Under the hood, the pipeline samples noise, encodes the prompt, and runs the U-Net for 30 denoising steps. Each step predicts noise, the scheduler updates the latent, and at the end the VAE decoder turns the final latent into pixels.

text prompt
   |
   v
[text encoder (CLIP)]
   |
   v
 text embeddings
                        random latent (64x64x4)
                              |
                              v
 +----------------- denoising loop (e.g. 30 steps) -----------------+
 |                                                                  |
 |   latent + text emb -> [U-Net] -> predicted noise -> scheduler   |
 |   update latent <-------------------------------------------+    |
 +------------------------------------------------------------------+
                              |
                              v
                       final latent
                              |
                              v
                      [VAE decoder]
                              |
                              v
                       512x512 image

Stable Diffusion sampling pipeline

The guidance_scale parameter blends the model’s conditional and unconditional predictions. Higher values pull harder toward the prompt and away from the noise distribution; too high and images look oversaturated and artifacted.

Trade-offs

More sampling steps cost more time and give marginally better images. Modern schedulers like DPM-Solver++ deliver good quality in 20 to 30 steps; default Euler can need 50. Pick a scheduler before tuning steps.

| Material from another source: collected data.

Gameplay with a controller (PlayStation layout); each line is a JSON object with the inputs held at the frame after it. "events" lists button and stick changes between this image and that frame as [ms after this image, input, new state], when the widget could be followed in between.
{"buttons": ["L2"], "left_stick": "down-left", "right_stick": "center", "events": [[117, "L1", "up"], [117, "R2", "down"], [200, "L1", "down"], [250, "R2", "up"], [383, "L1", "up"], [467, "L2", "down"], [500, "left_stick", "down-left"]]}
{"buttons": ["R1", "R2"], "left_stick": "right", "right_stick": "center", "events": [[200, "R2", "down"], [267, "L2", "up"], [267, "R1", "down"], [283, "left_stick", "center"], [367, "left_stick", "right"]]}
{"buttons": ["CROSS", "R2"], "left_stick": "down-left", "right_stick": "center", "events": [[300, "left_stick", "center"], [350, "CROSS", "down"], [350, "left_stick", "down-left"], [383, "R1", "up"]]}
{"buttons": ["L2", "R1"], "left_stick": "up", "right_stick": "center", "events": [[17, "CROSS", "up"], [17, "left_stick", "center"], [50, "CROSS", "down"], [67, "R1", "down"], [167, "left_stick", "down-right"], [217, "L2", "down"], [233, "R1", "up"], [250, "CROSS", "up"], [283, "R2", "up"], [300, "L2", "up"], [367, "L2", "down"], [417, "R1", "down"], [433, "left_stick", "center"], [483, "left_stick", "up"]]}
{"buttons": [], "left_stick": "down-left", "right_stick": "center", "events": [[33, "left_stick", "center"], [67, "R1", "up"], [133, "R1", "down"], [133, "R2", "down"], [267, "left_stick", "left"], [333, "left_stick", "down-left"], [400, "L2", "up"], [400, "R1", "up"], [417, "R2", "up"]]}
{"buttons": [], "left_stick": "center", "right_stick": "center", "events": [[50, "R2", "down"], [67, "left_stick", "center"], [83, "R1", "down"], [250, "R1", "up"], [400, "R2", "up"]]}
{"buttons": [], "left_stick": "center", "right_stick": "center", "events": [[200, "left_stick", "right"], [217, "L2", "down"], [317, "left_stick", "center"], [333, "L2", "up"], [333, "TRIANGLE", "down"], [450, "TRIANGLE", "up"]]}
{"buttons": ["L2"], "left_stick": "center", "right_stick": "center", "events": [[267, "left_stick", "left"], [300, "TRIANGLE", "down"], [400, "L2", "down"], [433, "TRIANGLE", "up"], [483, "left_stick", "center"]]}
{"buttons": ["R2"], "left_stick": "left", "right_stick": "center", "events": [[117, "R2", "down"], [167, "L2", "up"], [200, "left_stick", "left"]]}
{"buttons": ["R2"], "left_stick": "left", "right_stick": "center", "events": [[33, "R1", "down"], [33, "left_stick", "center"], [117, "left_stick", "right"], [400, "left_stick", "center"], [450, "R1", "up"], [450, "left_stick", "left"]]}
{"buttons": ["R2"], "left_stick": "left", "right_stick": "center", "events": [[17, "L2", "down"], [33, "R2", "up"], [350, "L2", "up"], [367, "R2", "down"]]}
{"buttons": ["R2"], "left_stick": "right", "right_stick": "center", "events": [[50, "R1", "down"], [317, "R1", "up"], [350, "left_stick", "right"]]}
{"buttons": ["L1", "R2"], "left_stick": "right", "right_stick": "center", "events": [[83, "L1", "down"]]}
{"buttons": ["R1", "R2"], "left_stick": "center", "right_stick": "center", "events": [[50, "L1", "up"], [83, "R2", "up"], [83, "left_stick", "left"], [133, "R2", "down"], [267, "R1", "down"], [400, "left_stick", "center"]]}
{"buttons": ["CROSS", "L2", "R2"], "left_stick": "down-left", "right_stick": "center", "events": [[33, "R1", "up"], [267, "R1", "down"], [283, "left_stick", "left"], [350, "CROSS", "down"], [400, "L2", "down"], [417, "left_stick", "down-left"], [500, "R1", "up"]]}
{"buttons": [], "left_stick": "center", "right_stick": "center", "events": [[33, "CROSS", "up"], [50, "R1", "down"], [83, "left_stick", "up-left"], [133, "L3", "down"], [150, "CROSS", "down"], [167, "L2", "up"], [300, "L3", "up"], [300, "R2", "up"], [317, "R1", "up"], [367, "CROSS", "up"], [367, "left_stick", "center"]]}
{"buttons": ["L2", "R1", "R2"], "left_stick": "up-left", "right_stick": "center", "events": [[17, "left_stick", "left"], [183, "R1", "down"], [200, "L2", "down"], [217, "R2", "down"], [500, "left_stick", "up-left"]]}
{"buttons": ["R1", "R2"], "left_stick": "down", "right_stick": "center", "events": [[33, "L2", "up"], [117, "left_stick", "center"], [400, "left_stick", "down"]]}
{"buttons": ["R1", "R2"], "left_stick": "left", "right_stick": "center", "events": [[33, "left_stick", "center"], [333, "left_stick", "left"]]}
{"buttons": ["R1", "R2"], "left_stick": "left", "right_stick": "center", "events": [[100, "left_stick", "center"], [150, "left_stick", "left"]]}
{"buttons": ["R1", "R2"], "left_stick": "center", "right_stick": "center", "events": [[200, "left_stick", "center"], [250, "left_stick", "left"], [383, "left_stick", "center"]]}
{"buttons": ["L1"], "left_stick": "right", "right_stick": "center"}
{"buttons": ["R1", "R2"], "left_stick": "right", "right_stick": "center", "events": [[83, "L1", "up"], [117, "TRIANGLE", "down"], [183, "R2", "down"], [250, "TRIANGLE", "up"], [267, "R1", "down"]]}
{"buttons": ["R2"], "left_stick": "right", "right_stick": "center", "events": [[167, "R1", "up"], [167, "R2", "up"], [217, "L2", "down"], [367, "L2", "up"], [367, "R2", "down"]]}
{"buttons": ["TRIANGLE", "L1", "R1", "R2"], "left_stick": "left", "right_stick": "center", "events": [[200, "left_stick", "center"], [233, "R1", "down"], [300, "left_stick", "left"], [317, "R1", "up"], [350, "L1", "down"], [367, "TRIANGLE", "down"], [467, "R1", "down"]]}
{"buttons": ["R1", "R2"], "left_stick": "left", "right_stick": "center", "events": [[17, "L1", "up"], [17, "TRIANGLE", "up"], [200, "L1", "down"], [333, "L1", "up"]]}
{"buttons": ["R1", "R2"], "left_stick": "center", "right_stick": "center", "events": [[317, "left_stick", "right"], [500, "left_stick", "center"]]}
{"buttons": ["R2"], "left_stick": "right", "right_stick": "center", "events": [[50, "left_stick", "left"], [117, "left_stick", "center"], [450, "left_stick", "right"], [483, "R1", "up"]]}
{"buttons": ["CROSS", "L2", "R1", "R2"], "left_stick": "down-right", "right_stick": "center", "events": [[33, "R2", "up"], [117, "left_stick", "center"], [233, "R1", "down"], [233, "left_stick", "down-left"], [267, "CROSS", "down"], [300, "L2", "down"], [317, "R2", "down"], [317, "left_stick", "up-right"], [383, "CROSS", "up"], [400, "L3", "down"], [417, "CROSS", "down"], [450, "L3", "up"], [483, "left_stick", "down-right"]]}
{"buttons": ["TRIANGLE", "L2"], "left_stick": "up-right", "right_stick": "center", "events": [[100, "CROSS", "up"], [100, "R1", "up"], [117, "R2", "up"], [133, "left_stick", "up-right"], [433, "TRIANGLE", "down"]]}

Higher guidance scales give prompt fidelity at the cost of natural look. A scale of 7 to 9 is a sweet spot for SD 1.5 and 2.1. SDXL prefers lower values around 5 to 7.

Bigger models (SDXL, SD3) give better composition and text rendering but eat more VRAM and run slower. A 24 GB GPU is comfortable; an 8 GB GPU forces tiled VAE decoding and offloading.

Fine-tuning options range from full fine-tunes (expensive) to LoRA adapters (a few hundred megabytes) to textual inversion (a few kilobytes). LoRAs are the sweet spot for most users.

Practical Tips

Write prompts as comma-separated concepts, not full sentences. The CLIP text encoder was trained on alt text, not prose. “Old library, dust motes, golden hour, oil painting” usually beats “An old library where dust motes float in the golden hour light, painted in oils.”

Use negative prompts to suppress what you do not want: “blurry, extra fingers, watermark, low quality”. They are as influential as positive prompts.

Fix the seed when iterating on a prompt. Random seeds make it impossible to tell whether your prompt change helped or you just got luckier.

For consistent characters or styles, train a LoRA on 10 to 30 images rather than wrestling with prompts. It is faster and gives much better results.

Quantize to fp16 or bf16 for inference. The quality cost is negligible and the memory savings are huge. For tight VRAM, look at int8 or fp8 quantization of the U-Net.

Wrap-up

Stable Diffusion’s combination of a compressed latent space, a U-Net denoiser, and text conditioning is now the template for most open image models. Once you have the mental model, the knobs make sense: steps trade quality for speed, guidance trades fidelity for naturalness, and fine-tuning trades effort for control. Spend an afternoon generating, an evening reading schedulers, and a weekend training a LoRA, and you will know enough to ship.